Justo Piccardo
- Born: 25 March 2002 (age 24)
- Height: 183 cm (6 ft 0 in)
- Weight: 105 kg (231 lb)

Rugby union career
- Position: Centre
- Current team: Montpellier

Senior career
- Years: Team / Apps / (Points)
- 2024-2025: Pampas
- 2025-: Montpellier / 3 / (5)

International career
- Years: Team / Apps / (Points)
- 2024-: Argentina / 11 / (10)

= Justo Piccardo =

Argentine rugby player (born 2002)

Justo Piccardo (born 25 March 2002) is an Argentine professional rugby union player.
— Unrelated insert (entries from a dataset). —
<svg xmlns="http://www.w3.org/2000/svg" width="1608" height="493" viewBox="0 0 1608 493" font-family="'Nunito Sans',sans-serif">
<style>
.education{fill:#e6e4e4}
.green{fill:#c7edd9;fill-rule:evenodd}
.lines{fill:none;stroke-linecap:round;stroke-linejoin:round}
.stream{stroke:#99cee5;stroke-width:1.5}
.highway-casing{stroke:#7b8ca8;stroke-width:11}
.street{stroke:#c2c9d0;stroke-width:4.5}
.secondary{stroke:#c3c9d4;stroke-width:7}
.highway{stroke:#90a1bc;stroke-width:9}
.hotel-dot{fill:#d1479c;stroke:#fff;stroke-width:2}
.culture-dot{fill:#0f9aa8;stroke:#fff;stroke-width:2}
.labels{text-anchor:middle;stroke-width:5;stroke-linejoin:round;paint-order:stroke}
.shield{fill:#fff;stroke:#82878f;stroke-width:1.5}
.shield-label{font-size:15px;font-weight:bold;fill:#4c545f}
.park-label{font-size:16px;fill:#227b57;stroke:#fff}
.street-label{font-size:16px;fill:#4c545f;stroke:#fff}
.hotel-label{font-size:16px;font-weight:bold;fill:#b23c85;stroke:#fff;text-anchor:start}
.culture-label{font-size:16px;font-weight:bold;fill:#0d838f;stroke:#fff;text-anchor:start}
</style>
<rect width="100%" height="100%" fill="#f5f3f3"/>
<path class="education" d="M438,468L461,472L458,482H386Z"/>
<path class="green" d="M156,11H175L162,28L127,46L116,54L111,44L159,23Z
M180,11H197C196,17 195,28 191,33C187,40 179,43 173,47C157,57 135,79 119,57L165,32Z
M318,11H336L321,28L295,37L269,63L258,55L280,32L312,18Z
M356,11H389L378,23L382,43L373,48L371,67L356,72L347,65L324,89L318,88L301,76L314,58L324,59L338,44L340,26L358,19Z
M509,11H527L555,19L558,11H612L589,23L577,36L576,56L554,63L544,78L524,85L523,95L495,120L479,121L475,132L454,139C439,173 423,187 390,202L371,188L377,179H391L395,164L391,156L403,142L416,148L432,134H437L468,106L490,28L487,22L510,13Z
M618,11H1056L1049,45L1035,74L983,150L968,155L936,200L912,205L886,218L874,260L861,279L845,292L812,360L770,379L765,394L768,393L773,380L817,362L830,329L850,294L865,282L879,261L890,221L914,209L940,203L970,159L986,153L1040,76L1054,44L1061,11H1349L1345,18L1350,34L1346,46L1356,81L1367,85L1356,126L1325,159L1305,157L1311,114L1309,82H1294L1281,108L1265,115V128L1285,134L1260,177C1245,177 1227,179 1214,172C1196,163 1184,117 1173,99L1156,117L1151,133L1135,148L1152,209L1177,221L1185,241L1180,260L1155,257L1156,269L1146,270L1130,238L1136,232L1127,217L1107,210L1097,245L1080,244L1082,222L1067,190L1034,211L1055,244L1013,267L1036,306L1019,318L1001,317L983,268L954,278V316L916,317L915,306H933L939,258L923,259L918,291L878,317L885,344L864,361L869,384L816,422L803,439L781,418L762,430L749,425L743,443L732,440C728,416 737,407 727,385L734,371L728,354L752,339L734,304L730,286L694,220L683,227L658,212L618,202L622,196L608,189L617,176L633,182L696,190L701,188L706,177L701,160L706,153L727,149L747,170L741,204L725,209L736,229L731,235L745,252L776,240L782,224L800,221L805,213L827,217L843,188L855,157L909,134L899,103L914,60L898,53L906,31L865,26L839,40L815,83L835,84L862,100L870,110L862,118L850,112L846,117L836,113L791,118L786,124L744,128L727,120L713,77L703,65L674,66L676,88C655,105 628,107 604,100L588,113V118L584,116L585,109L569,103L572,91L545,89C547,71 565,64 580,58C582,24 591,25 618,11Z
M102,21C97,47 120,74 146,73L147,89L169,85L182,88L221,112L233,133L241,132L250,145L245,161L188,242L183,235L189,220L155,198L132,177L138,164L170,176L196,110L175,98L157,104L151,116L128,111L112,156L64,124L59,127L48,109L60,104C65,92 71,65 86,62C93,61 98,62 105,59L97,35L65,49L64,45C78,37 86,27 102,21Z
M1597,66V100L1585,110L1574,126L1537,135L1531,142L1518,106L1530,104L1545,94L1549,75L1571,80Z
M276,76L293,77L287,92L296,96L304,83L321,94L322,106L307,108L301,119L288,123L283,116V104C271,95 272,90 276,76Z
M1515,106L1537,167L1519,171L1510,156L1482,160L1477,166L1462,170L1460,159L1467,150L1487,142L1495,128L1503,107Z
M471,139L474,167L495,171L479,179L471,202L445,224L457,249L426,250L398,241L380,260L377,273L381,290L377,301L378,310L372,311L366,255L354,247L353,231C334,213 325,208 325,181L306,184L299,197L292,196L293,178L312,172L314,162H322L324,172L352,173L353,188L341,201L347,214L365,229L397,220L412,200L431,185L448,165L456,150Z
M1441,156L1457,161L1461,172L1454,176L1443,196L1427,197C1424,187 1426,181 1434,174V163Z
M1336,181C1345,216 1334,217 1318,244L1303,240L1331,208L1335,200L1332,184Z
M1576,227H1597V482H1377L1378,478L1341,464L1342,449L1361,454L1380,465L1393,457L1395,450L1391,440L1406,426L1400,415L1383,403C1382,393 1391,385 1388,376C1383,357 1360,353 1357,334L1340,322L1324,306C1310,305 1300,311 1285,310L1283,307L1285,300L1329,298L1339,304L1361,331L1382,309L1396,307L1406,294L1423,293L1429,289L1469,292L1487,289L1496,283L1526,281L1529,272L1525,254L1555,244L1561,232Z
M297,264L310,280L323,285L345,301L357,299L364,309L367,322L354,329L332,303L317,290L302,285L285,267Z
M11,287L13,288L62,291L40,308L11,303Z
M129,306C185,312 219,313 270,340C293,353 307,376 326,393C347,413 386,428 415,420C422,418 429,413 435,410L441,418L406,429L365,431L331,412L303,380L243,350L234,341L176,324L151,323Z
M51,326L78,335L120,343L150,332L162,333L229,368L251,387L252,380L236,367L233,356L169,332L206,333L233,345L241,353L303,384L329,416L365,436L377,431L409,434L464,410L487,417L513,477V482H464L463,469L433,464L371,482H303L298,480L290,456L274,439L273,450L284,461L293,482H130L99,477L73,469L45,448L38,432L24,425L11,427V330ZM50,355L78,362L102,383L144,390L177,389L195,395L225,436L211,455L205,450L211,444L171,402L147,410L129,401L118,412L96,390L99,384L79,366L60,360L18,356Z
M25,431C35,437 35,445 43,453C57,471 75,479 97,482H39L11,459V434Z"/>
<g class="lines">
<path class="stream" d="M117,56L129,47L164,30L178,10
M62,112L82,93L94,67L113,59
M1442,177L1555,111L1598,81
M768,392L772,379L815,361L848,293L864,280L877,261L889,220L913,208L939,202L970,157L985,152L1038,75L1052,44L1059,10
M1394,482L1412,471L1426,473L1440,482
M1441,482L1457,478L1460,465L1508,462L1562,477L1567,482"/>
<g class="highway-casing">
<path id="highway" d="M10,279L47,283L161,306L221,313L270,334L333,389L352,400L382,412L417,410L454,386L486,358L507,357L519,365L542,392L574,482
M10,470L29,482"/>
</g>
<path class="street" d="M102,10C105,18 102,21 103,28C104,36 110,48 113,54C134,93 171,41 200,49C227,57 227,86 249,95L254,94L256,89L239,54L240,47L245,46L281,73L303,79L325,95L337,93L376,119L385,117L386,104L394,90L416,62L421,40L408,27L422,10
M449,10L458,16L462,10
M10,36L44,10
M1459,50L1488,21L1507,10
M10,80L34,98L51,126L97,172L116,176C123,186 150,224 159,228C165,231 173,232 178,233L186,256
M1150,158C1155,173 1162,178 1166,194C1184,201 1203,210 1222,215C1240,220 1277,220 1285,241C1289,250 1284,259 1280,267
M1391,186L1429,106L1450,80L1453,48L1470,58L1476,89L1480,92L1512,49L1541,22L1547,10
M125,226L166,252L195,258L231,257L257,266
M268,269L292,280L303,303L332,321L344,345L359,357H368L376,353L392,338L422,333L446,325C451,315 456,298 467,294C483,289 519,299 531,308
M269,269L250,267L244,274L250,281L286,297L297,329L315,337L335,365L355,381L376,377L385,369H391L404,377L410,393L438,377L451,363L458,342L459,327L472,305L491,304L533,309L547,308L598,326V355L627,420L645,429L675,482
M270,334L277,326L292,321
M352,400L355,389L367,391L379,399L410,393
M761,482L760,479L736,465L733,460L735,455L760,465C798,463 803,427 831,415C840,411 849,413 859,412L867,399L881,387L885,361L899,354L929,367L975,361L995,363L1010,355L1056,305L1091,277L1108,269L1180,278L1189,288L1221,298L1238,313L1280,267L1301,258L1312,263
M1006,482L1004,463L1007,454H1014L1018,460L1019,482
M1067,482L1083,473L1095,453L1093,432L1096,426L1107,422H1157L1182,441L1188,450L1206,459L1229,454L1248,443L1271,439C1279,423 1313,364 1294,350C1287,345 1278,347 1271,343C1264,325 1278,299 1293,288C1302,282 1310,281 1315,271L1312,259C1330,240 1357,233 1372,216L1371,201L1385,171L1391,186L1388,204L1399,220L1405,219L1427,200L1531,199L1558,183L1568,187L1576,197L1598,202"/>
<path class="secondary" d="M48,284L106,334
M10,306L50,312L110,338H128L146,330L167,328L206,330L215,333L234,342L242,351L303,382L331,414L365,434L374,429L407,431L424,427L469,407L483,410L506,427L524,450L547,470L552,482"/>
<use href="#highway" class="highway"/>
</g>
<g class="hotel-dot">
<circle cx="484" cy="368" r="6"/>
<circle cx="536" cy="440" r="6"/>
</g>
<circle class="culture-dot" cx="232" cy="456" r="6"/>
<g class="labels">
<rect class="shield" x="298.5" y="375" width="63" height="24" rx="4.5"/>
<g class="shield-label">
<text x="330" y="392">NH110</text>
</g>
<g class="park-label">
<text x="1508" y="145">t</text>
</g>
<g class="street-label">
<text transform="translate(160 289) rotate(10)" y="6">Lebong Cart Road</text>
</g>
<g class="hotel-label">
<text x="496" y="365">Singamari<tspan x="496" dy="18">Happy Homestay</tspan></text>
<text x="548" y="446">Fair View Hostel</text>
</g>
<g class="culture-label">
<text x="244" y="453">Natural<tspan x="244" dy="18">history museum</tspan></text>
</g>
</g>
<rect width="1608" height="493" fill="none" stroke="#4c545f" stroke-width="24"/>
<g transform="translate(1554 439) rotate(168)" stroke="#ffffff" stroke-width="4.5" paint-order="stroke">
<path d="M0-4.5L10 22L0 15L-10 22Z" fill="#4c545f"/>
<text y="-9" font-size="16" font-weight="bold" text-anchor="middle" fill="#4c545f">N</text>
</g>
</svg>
He plays as a centre for Montpellier and the Argentina national rugby union team.

==Club career==
He played for Pampas in Super Rugby Americas in 2024. He was named to the All-Star team for SRA 2024 season and was also named Rookie of the Year in May 2024.

==International career==
He was called up to the Argentina national rugby union team for the first time in July 2024. He made his international debut in the Autumn International against Ireland as a replacement in a narrow 22–19 defeat.

He was named in the Argentina squad ahead of their fixture against the British and Irish Lions in June 2025. He was named as a starter for the first time for their match against the Lions in Dublin on 20 June 2025.